Get Stronger Abs With 8 Different Exercises


Many women underestimate the importance of their abdominal muscles. Strong, toned and defined abs do much more than just improve your appearance and help you fit into your skinny jeans. Your abs are part of a group of muscles known as core muscles, which are your body’s critical supporting tissues. They help you even when you don’t realise it, such as properly supporting your spine, improving upper body strength and helping to minimise the risk of injury. If you want stronger abs.

There are so many abs exercises to choose from, that it can seem impossible to figure out the right exercises to strengthen your abs. In my opinion, the best way to strengthen your abs is to choose harder and harder exercises to complete, not just complete more and more sets and reps.

1. Back Extensions:


How to Do:

  • Lie on the floor face down with your arms at your side and lift your chest off the floor.
  • If this is too difficult, begin with your arms parallel under your chest, forearms on the floor, and hands pointing forward.
  • Try to use your back to lift your chest off your forearms, but let your arms do some of the work if necessary.

2. Vertical leg Crunch:


How to Do:

  • Lie down with hands behind your head.
  • Put your legs straight up with knees crossed.
  • Flex abs to lift head and shoulders off the floor. Lay back down.
  • Keep legs extended in the air the whole time.
  • Exhale when you flex; inhale when you lay back down.
  • Do 1-3 sets with 12-16 repetitions.

3. Mountain Climbers:


How to Do:

  • Start in the push-up position. Keeping your hips at the same height as your shoulders.
  • Shuffle your right knee in toward your chest.
  • And then immediately switch it out for your left knee.
  • Think of this move as trying to run in a horizontal position.
  • You want to do these continuously, without rest, as many times as you can while still keeping your hips and shoulders at the same level.

4. Exercise Ball Pike:


How to Do:

  • Position your feet and shins firmly on top of an exercise ball.
  • With your arms straight, fully extend outwards until you are in the push up position.
  • Do not bend your knees, hunch or arch your back.
  • Press your toes into the ball, contract your lower abs, and lift your bum into the air.
  • You should form an upside down “V” at the top.
  • Slowly lower back down into the push up position.
  • Repeat for 12-20 reps.

5. Bicycle Crunches:


How to Do:

  • Lie flat on the floor with the lower back pressed into the ground
  • Place your hands slightly either side of your head, do not lock your fingers or pull the head up
  • Lift your knees to a 45 degree angle
  • At first slowly go through a bicycle pedal motion with the legs
  • Alternately touching your elbows to the opposite knee twisting back and forth through the core,
  • Keep the elbows back rather than forward to the chest as this could strain the neck.

6. Reverse Crunches:


How to Do:

  • Lie on your back with the arms extended downwards towards the feet and palms on the floor.
  • Place the hands under the lower back & hip.

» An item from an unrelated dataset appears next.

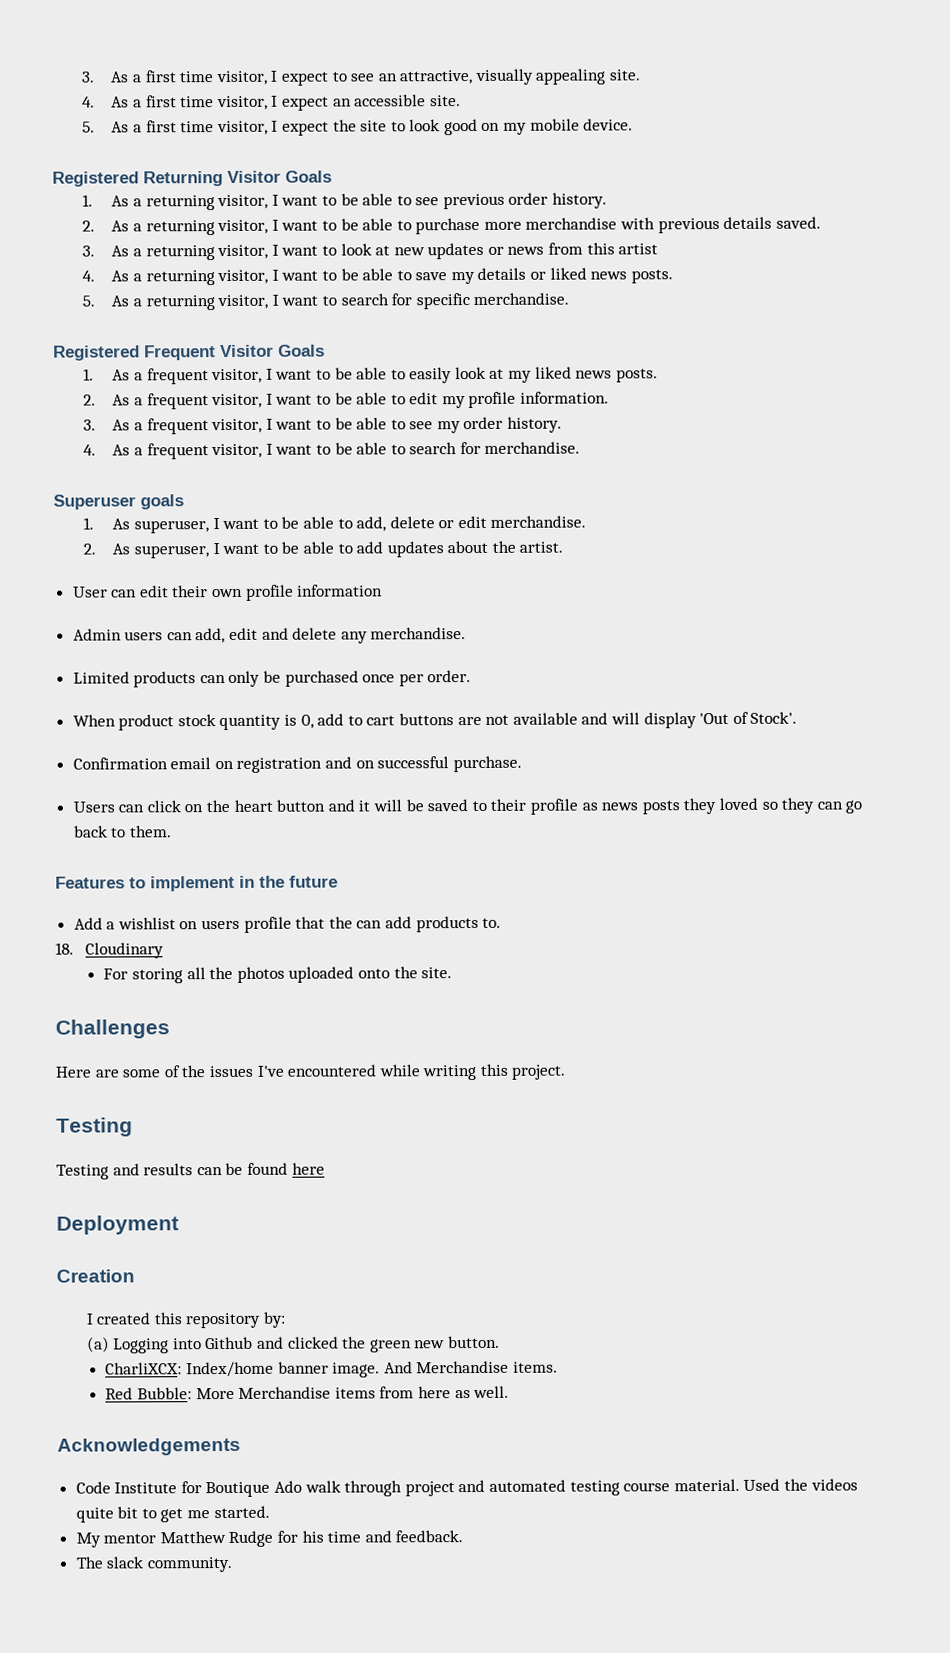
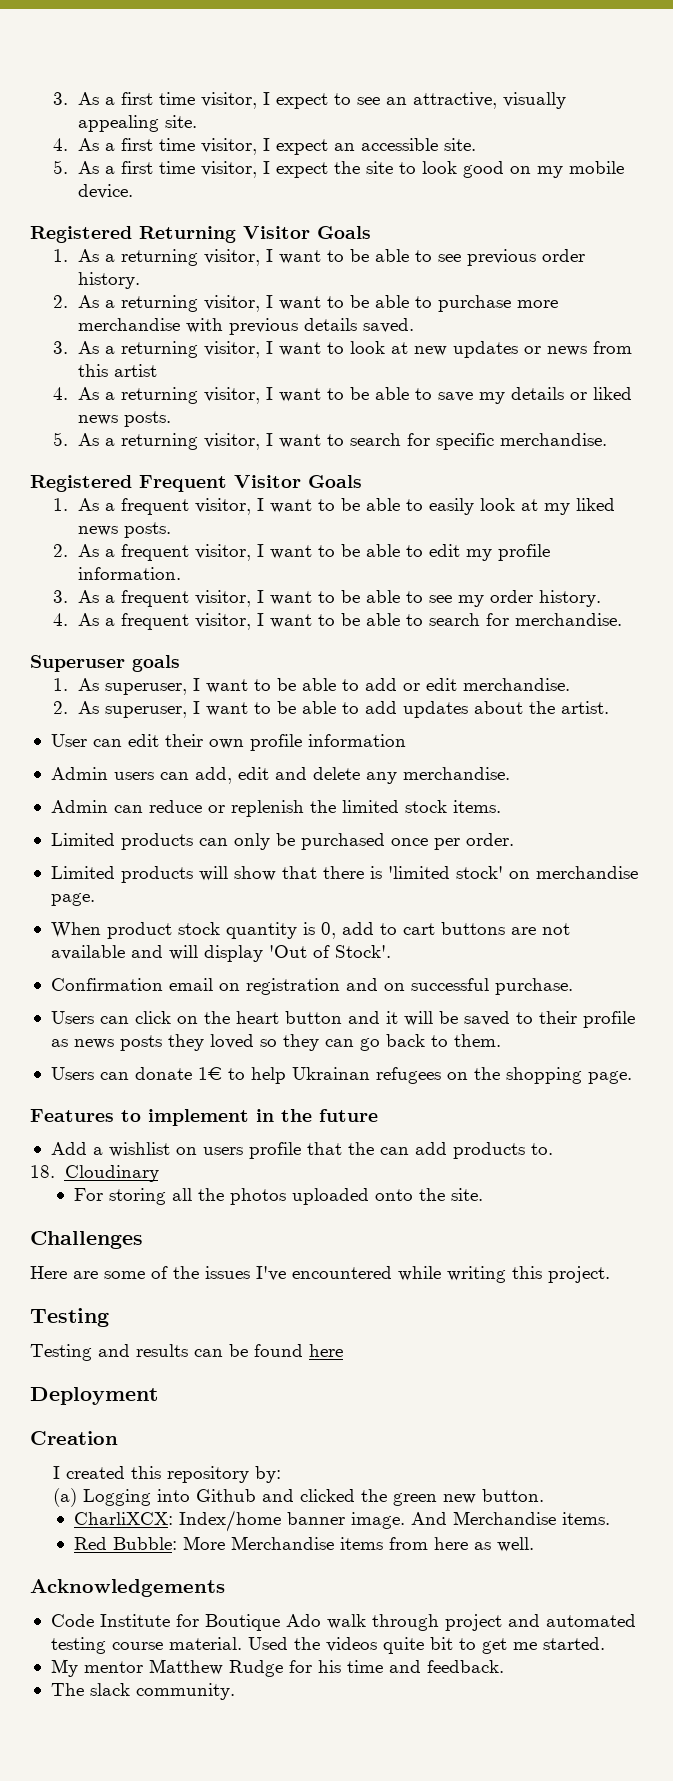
[356,516,435,532] add, delete -> [364,678,397,691] add
(467, 633) none -> [50,800,501,817] // Admin can reduce or replenish the limited stock items.
(472, 676) none -> [50,866,638,883] [50,893,95,906] // Limited products will show that there is 'limited stock' on merchandise page.
(172, 831) none -> [50,1067,632,1084] // Users can donate 1€ to help Ukrainan refugees on the shopping page.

Legs should be bent at 90 degrees up in the air.
  • Using the abdominal muscles, i.e. contracting them, roll the spine & the hips upwards so that the knees come towards the face.
  • Slowly go down without changing the angle of the legs.

7. The Wood Chop:


How to Do:

  • Start with your feet shoulder width apart, and your knees slightly bent.
  • With a weight in your hand, start with your arm across your body.
  • Holding the weight with both hands next to the opposite hip. Bring your arm up and diagonally across your body.
  • This works the muscles on your sides where your love handles are.
  • Make sure you are using your core to move the weight, not just your arms.

8. Burpees:


How to Do:

  • Start by crouching on your toes with your palms on the ground.
  • In one swift motion, extend both your legs at the same time so that all of your weight is on your palms and toes while your body is entirely straight.
  • Then quickly hop back up to the starting position and stand up straight with your hands in the air. Repeat at least five times more.
  • If you are interested in exercising more muscles at once,
  • You can also include a quick push up between the plank position and returning to the crouching position.